== Request ==
Please lay out every line of the entries below as a Markdown table with the columns "Row" and "Line", numbering each row. Skip blank lines and leave the pictures out.

== Data provided ==
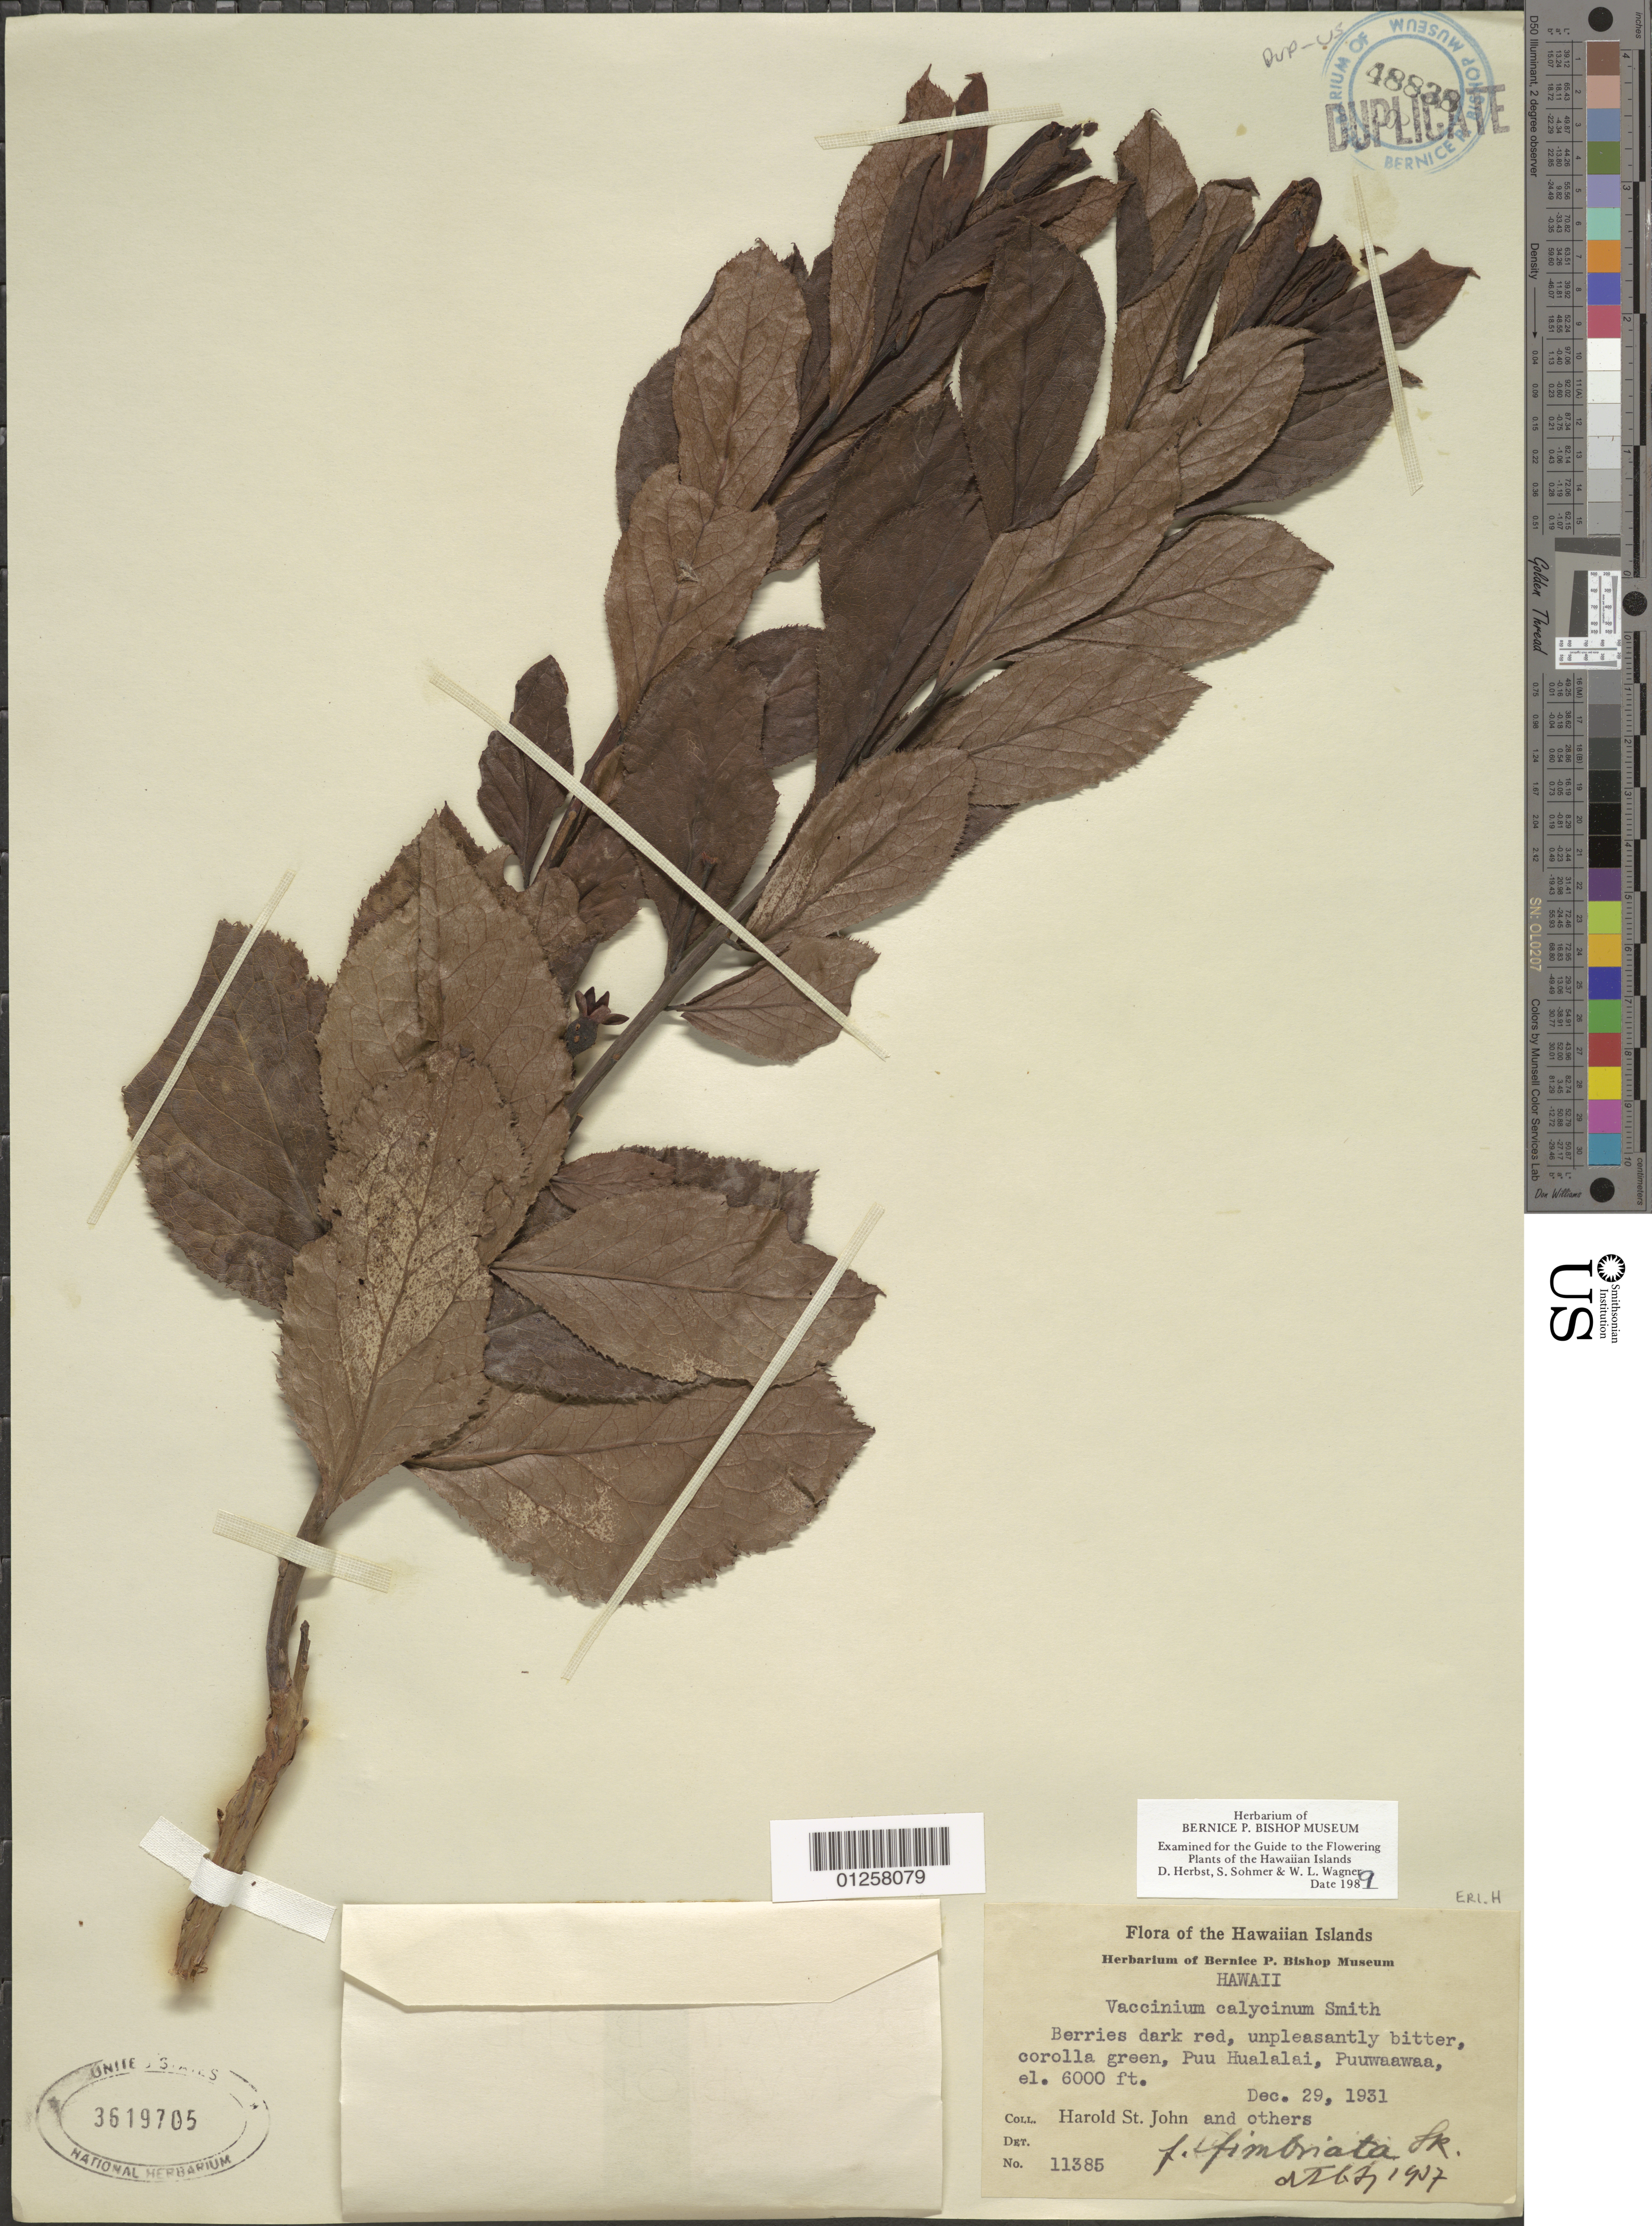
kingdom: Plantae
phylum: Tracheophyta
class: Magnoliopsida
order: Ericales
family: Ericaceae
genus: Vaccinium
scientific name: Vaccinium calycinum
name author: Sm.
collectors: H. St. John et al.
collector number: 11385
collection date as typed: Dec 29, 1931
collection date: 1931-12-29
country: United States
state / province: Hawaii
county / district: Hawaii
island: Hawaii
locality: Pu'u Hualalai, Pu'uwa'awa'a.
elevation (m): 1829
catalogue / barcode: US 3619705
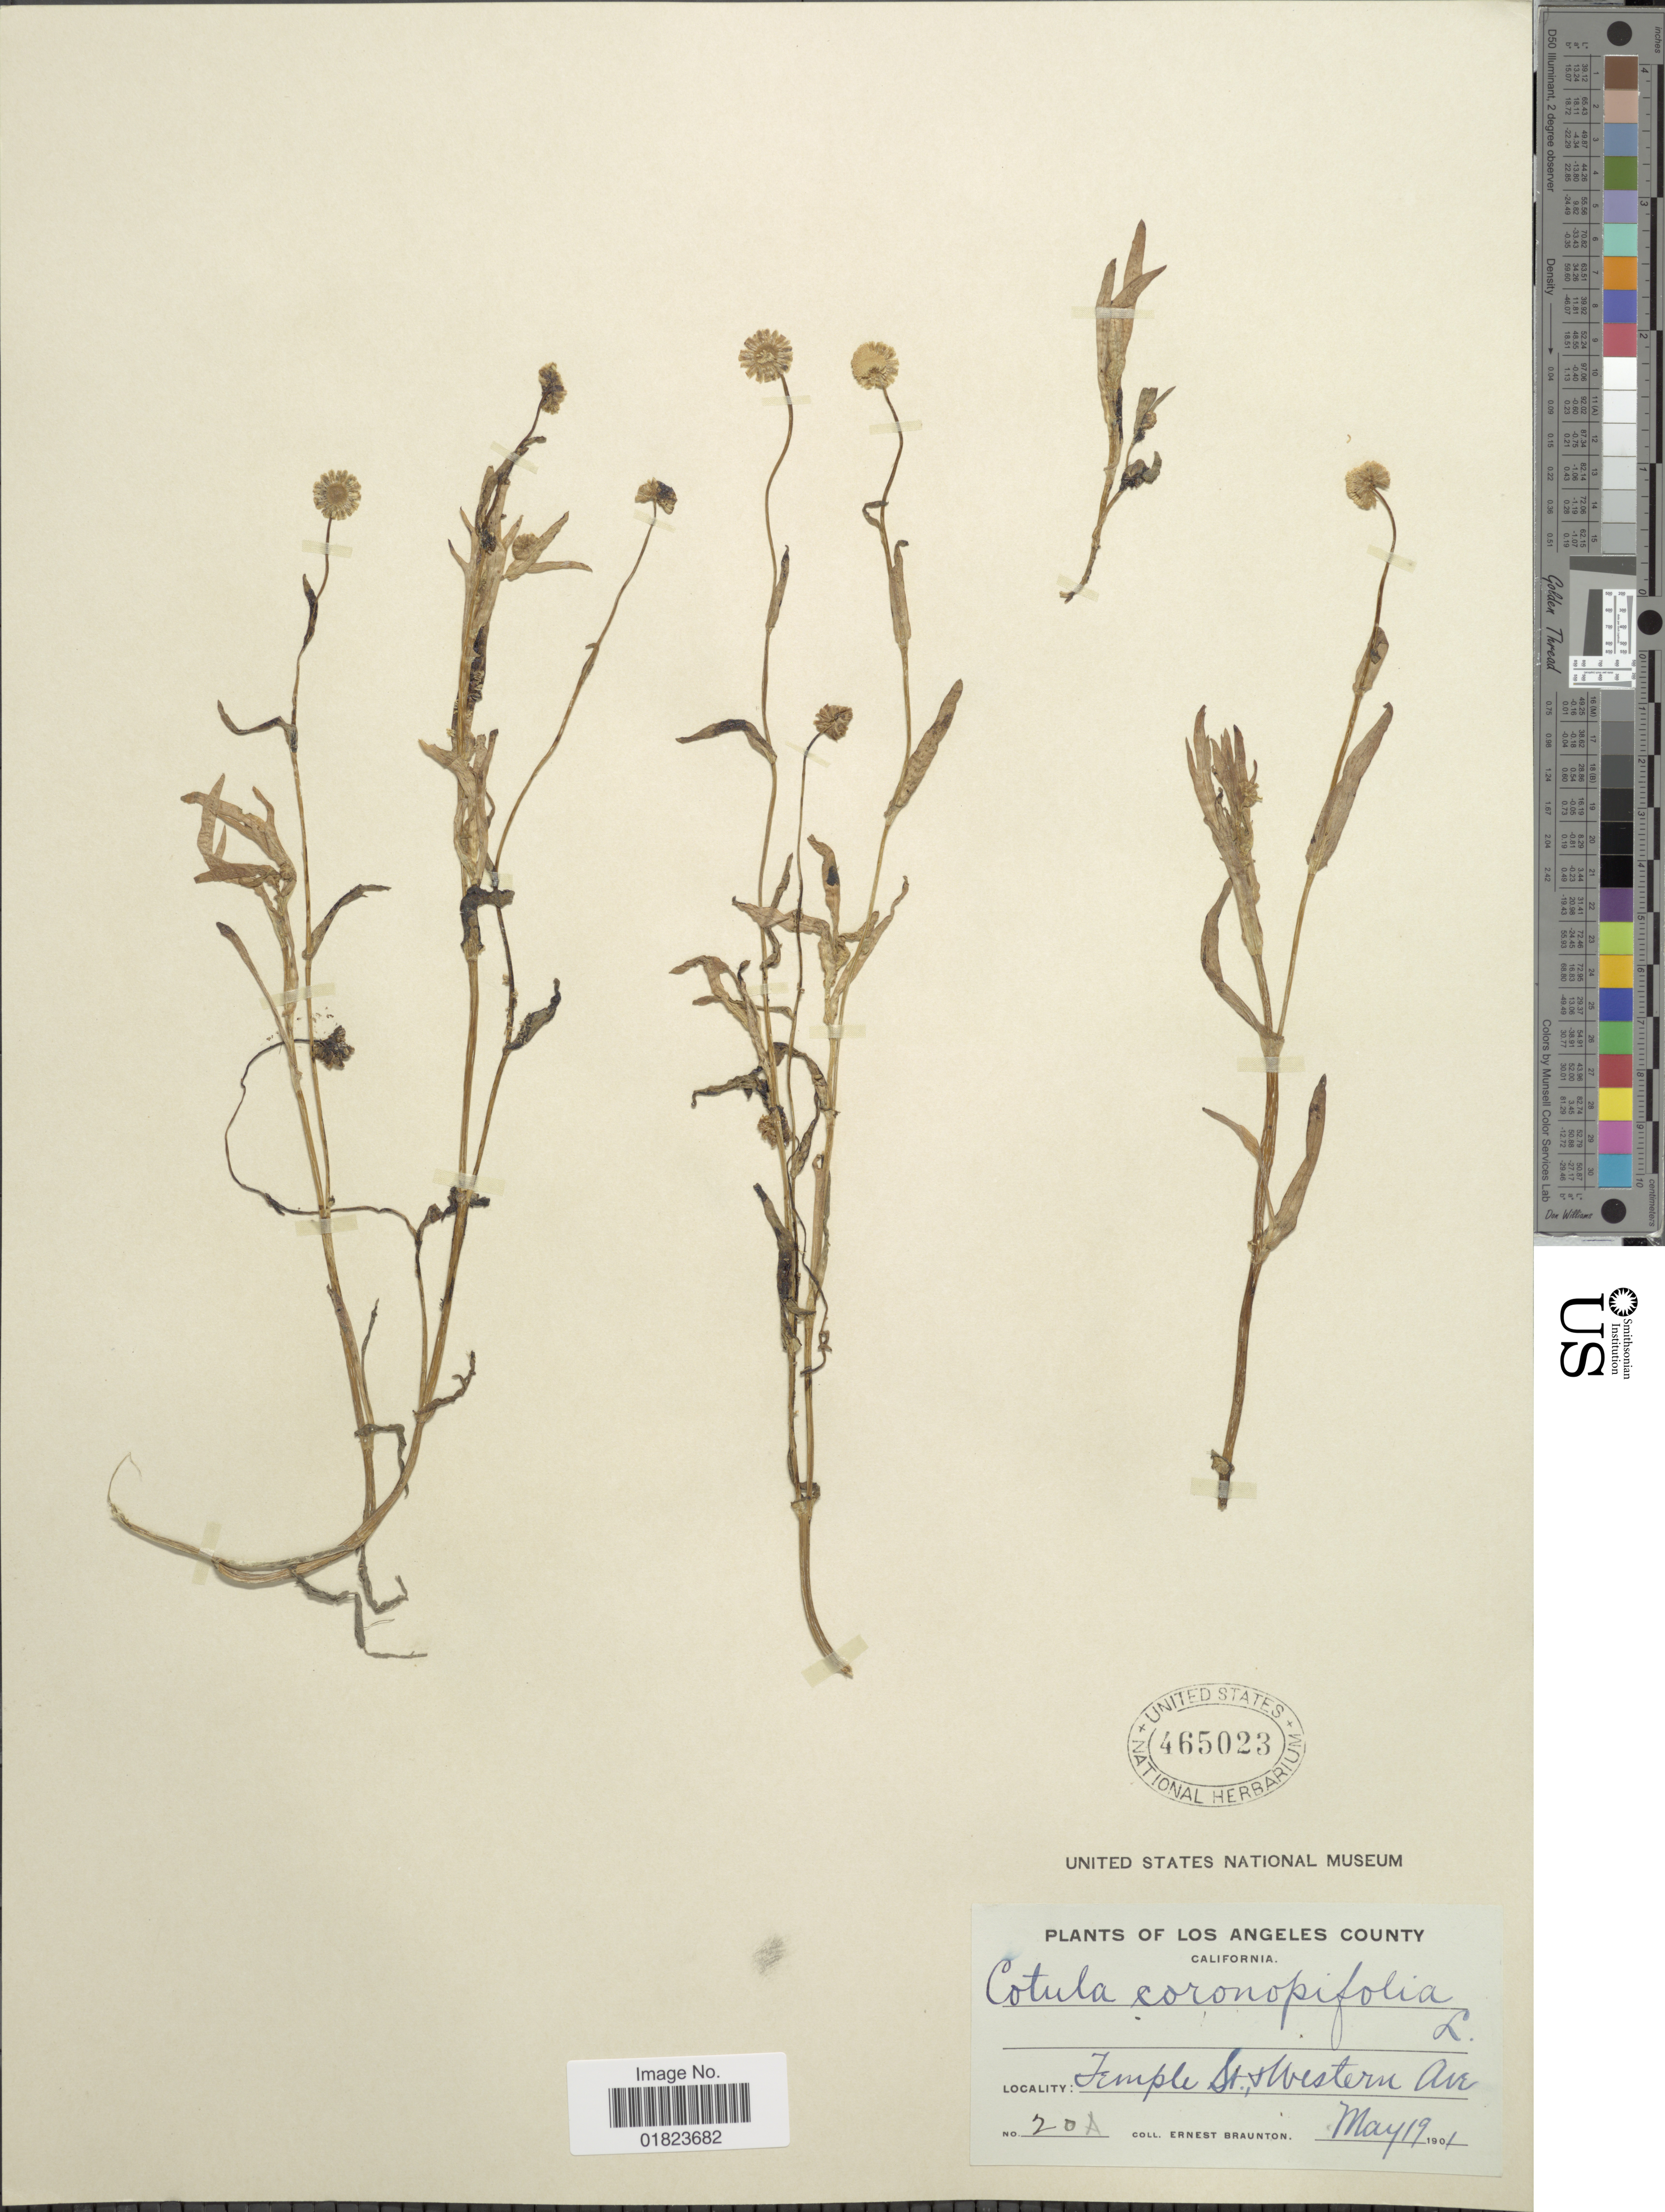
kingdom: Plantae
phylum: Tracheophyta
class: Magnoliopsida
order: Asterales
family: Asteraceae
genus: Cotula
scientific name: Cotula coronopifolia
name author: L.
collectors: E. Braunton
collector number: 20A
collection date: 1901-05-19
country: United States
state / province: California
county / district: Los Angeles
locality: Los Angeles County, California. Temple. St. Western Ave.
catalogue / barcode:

== Written reply ==
| Row | Line |
|---|---|
| 1 | kingdom: Plantae |
| 2 | phylum: Tracheophyta |
| 3 | class: Magnoliopsida |
| 4 | order: Ericales |
| 5 | family: Ericaceae |
| 6 | genus: Vaccinium |
| 7 | scientific name: Vaccinium calycinum |
| 8 | name author: Sm. |
| 9 | collectors: H. St. John et al. |
| 10 | collector number: 11385 |
| 11 | collection date as typed: Dec 29, 1931 |
| 12 | collection date: 1931-12-29 |
| 13 | country: United States |
| 14 | state / province: Hawaii |
| 15 | county / district: Hawaii |
| 16 | island: Hawaii |
| 17 | locality: Pu'u Hualalai, Pu'uwa'awa'a. |
| 18 | elevation (m): 1829 |
| 19 | catalogue / barcode: US 3619705 |
| 20 | kingdom: Plantae |
| 21 | phylum: Tracheophyta |
| 22 | class: Magnoliopsida |
| 23 | order: Asterales |
| 24 | family: Asteraceae |
| 25 | genus: Cotula |
| 26 | scientific name: Cotula coronopifolia |
| 27 | name author: L. |
| 28 | collectors: E. Braunton |
| 29 | collector number: 20A |
| 30 | collection date: 1901-05-19 |
| 31 | country: United States |
| 32 | state / province: California |
| 33 | county / district: Los Angeles |
| 34 | locality: Los Angeles County, California. Temple. St. Western Ave. |
| 35 | catalogue / barcode: |